Top of INPUT FOR THIS TASK

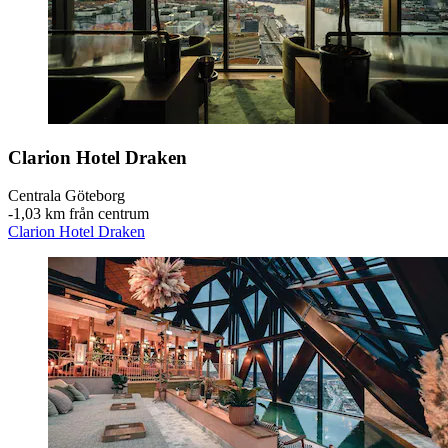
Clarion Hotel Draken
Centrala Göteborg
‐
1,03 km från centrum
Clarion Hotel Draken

Bottom of INPUT FOR THIS TASK
Top of INPUT FOR THIS TASK

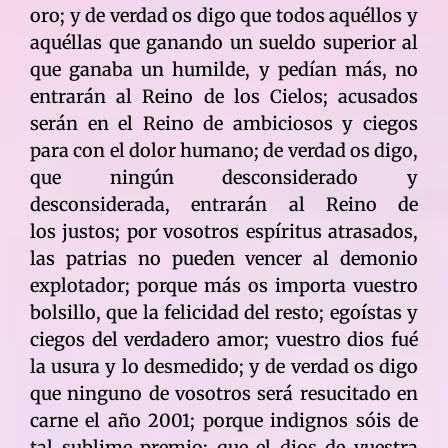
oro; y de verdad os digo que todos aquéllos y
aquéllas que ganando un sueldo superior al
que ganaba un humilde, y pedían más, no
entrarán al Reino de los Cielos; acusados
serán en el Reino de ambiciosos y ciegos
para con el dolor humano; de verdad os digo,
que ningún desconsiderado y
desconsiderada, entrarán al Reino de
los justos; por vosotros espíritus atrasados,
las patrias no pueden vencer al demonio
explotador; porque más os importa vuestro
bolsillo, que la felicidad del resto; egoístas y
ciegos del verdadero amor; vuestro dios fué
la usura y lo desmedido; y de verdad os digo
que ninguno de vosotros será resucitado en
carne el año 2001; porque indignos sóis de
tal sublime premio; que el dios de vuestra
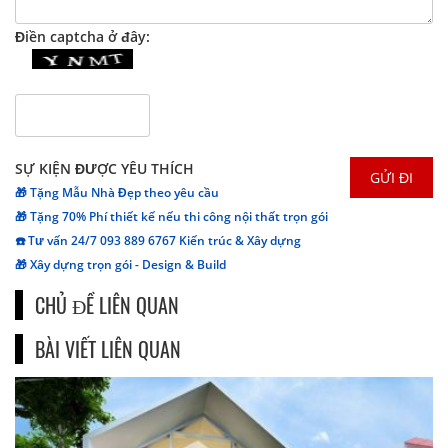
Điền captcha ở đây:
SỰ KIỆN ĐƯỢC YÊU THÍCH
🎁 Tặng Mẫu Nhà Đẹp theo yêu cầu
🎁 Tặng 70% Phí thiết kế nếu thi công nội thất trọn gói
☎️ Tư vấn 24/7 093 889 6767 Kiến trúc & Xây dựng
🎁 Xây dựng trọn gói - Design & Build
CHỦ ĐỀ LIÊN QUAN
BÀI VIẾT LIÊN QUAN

Bottom of INPUT FOR THIS TASK

Above are some entries. Restate word for word the lines from the one holding "aquéllas que ganando un sueldo superior al" through the one holding "theo yêu cầu", but not the pictures.

aquéllas que ganando un sueldo superior al
que ganaba un humilde, y pedían más, no
entrarán al Reino de los Cielos; acusados
serán en el Reino de ambiciosos y ciegos
para con el dolor humano; de verdad os digo,
que ningún desconsiderado y
desconsiderada, entrarán al Reino de
los justos; por vosotros espíritus atrasados,
las patrias no pueden vencer al demonio
explotador; porque más os importa vuestro
bolsillo, que la felicidad del resto; egoístas y
ciegos del verdadero amor; vuestro dios fué
la usura y lo desmedido; y de verdad os digo
que ninguno de vosotros será resucitado en
carne el año 2001; porque indignos sóis de
tal sublime premio; que el dios de vuestra
Điền captcha ở đây:
SỰ KIỆN ĐƯỢC YÊU THÍCH
🎁 Tặng Mẫu Nhà Đẹp theo yêu cầu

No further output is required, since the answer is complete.